Following the release of the IOM report, Exploring the Biological Contributions to Human Health: Does Sex Matter?, SWHR sponsored regional Scientific Advisory Meetings (SAMs) to educate scientists and policy makers about the IOM report.
From 2000-2006, SWHR hosted innovative conferences on Sex and Gene Expression (SAGE),which explored how sex influences the expression of genetic information from embryonic development through adulthood. SAGE conferences assembled leading researchers as well as outstanding new researchers in biochemistry, genetics, and molecular, developmental, and cellular biology. After realizing their unique and invaluable work necessitated more than an annual conference, SAGE scientists worked with SWHR staff to found the Organization for the Study of Sex Differences (OSSD) in 2006. This scientific community promotes the field of sex and gender differences research.
Another product of the 2001 IOM report, Exploring the Biological Contributions to Human Health: Does Sex Matter?, was the establishment of SWHR’s Interdisciplinary Studies in Sex-differences (ISIS) Networks. The SWHR ISIS Networks promote scientific collaborations through interdisciplinary networks focusing on distinct areas. The first network, established in 2001 and concluded in 2007, concentrated on “Sex, Gender, Drugs, and the Brain.” This network also published Sex Differences in the Brain: From Genes to Behavior. Other networks address sex differences in metabolism, musculoskeletal health, and cardiovascular disease.

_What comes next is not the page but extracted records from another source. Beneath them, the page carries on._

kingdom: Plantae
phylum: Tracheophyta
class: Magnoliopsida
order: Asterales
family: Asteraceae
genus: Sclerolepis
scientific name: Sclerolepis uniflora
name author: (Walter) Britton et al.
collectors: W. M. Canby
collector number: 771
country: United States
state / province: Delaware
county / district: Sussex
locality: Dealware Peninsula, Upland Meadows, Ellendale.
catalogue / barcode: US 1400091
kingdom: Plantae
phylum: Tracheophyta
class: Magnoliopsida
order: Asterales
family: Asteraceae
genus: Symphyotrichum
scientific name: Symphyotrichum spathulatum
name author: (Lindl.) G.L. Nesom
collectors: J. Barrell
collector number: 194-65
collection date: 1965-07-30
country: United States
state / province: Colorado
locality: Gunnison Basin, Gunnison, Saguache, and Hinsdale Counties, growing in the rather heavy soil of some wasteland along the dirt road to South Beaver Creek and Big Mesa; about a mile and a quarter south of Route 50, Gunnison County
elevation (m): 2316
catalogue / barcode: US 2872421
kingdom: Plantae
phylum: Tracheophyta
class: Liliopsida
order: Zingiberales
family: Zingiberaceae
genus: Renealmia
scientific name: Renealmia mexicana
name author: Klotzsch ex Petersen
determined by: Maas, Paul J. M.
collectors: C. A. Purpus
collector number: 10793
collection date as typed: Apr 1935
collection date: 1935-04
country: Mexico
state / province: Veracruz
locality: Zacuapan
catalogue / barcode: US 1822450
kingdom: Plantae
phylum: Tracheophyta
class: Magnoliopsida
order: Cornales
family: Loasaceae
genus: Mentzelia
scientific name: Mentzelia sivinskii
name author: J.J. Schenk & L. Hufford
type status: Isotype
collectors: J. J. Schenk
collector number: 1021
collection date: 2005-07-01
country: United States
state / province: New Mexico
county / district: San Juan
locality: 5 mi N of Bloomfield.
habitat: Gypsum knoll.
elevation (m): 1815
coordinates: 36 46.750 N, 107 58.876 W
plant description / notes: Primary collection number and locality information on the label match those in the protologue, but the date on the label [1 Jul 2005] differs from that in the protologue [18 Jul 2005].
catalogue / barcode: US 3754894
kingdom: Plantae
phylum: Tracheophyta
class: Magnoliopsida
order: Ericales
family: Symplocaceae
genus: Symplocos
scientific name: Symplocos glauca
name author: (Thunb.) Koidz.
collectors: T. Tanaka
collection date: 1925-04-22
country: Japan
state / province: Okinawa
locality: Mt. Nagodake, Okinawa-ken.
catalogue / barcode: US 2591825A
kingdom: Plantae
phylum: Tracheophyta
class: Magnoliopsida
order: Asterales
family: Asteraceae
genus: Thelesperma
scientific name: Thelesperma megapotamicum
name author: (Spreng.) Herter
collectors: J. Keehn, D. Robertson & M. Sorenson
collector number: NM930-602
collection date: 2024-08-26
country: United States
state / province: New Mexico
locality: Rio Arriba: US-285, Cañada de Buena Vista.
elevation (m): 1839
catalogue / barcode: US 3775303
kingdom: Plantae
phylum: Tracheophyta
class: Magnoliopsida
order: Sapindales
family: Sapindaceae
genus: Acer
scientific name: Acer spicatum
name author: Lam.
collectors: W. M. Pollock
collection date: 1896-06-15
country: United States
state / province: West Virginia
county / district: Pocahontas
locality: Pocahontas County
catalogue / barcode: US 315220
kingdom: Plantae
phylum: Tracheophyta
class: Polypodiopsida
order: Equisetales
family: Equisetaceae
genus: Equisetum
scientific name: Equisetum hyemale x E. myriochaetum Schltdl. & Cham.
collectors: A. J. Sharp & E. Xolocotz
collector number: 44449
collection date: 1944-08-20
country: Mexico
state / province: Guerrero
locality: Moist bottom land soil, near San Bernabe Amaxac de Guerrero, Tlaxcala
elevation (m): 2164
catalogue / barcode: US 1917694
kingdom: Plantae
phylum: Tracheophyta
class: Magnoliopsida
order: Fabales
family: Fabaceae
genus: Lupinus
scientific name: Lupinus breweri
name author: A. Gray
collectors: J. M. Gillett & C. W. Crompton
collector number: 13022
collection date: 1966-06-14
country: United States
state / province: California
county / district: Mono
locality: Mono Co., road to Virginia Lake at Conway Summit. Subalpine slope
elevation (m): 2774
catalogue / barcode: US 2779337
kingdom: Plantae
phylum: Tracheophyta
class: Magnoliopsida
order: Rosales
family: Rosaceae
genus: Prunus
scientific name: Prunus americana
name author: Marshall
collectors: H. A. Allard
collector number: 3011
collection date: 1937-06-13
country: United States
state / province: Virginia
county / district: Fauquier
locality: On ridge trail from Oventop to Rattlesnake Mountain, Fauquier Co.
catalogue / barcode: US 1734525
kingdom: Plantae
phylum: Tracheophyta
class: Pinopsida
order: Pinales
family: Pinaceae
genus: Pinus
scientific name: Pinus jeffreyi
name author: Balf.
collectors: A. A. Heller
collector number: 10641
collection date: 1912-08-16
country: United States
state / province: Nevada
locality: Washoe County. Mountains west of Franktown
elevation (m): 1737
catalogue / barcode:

In May 2005, SWHR released the groundbreaking Crisp report, showing that NIH’s support of research on biological differences between women and men was lower than the growing evidence of the importance of sex differences warranted. It also suggested that the Institutes with the largest budgets supported the least research on sex differences. SWHR discussed this report with many NIH leaders and pushed for the necessary changes., several of the Institutes comprising NIH, including the National Institute on Drug Abuse, the National Institute for Mental Health, the National Institute for Environmental Health Sciences, the National Institute on Aging, and the National Institute for Dental and Craniofacial Research, have recognized the need for sex differences research and have installed programs to fund-related research largely because of SWHR.
Many of SWHR’s endeavors have proven successful. Increasingly, those who fund biomedical research have included sex as a biological variable. Researchers have found sex differences in every tissue and organ system. The field has advanced so much that in 2006, SWHR and the Medtronic Foundation established an annual Prize for Scientific Contributions to Women’s Health to recognize a female scientist or engineer for her contributions to women’s health. The prize is intended to encourage research on issues uniquely related to women’s health and mentorship of scientists considering sex differences research.